(Extracted records)
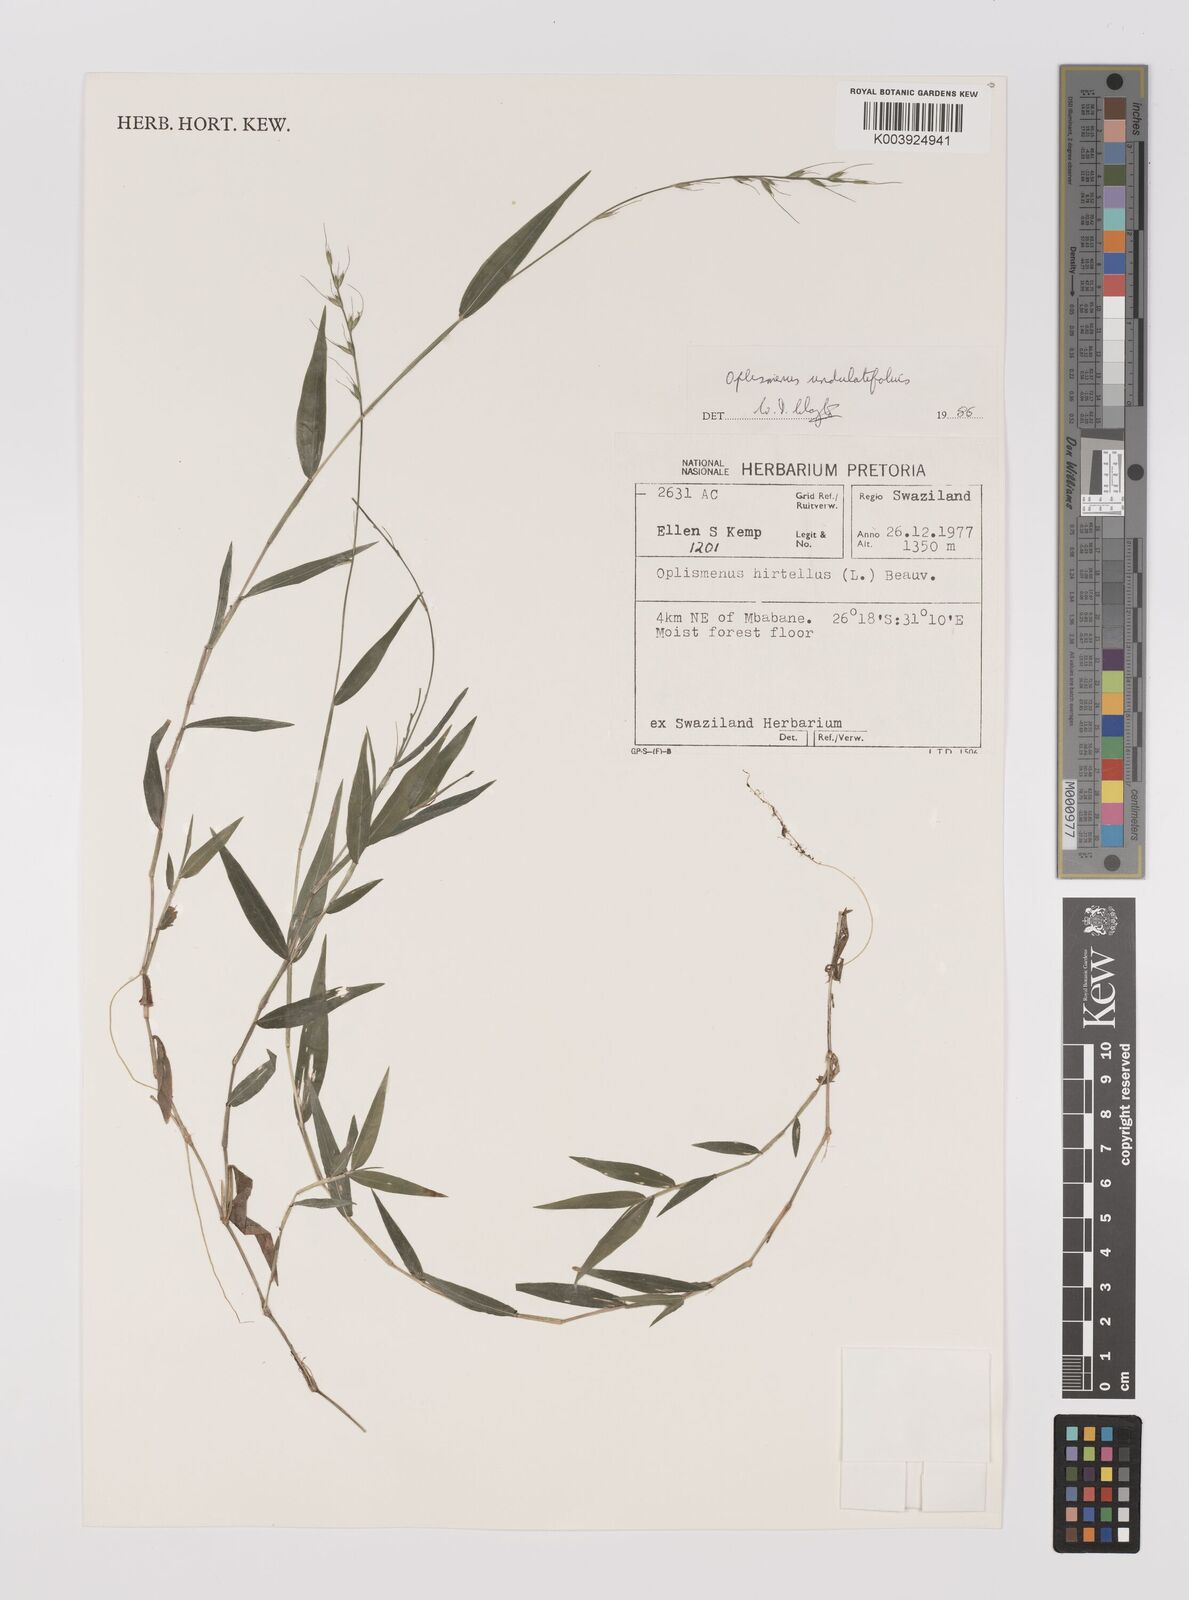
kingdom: Plantae
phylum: Tracheophyta
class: Liliopsida
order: Poales
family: Poaceae
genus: Oplismenus
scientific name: Oplismenus undulatifolius
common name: Wavyleaf basketgrass
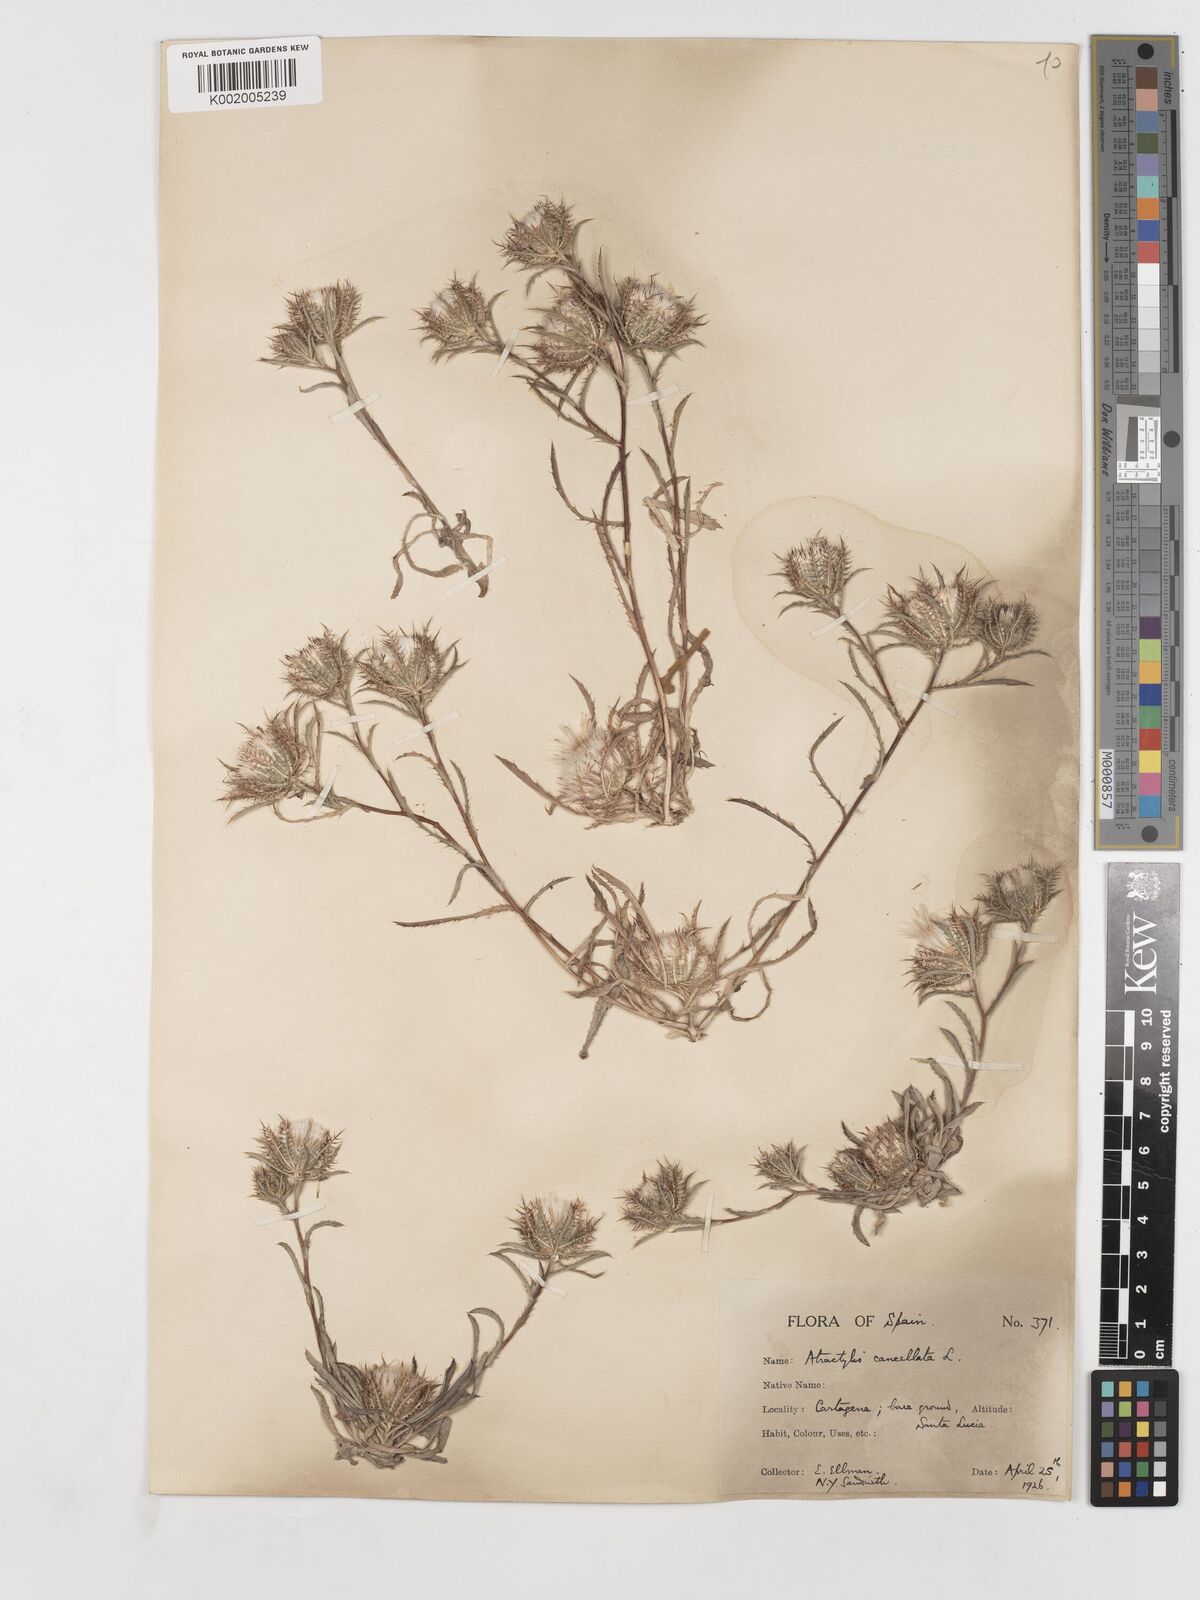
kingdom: Plantae
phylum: Tracheophyta
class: Magnoliopsida
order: Asterales
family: Asteraceae
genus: Atractylis
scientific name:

What the task requires ::
Change every "scientific name" in the material above to "species", keeping every other line as it is. Leave out the pictures.

Result below ::
kingdom: Plantae
phylum: Tracheophyta
class: Liliopsida
order: Poales
family: Poaceae
genus: Oplismenus
species: Oplismenus undulatifolius
common name: Wavyleaf basketgrass
kingdom: Plantae
phylum: Tracheophyta
class: Magnoliopsida
order: Asterales
family: Asteraceae
genus: Atractylis
species:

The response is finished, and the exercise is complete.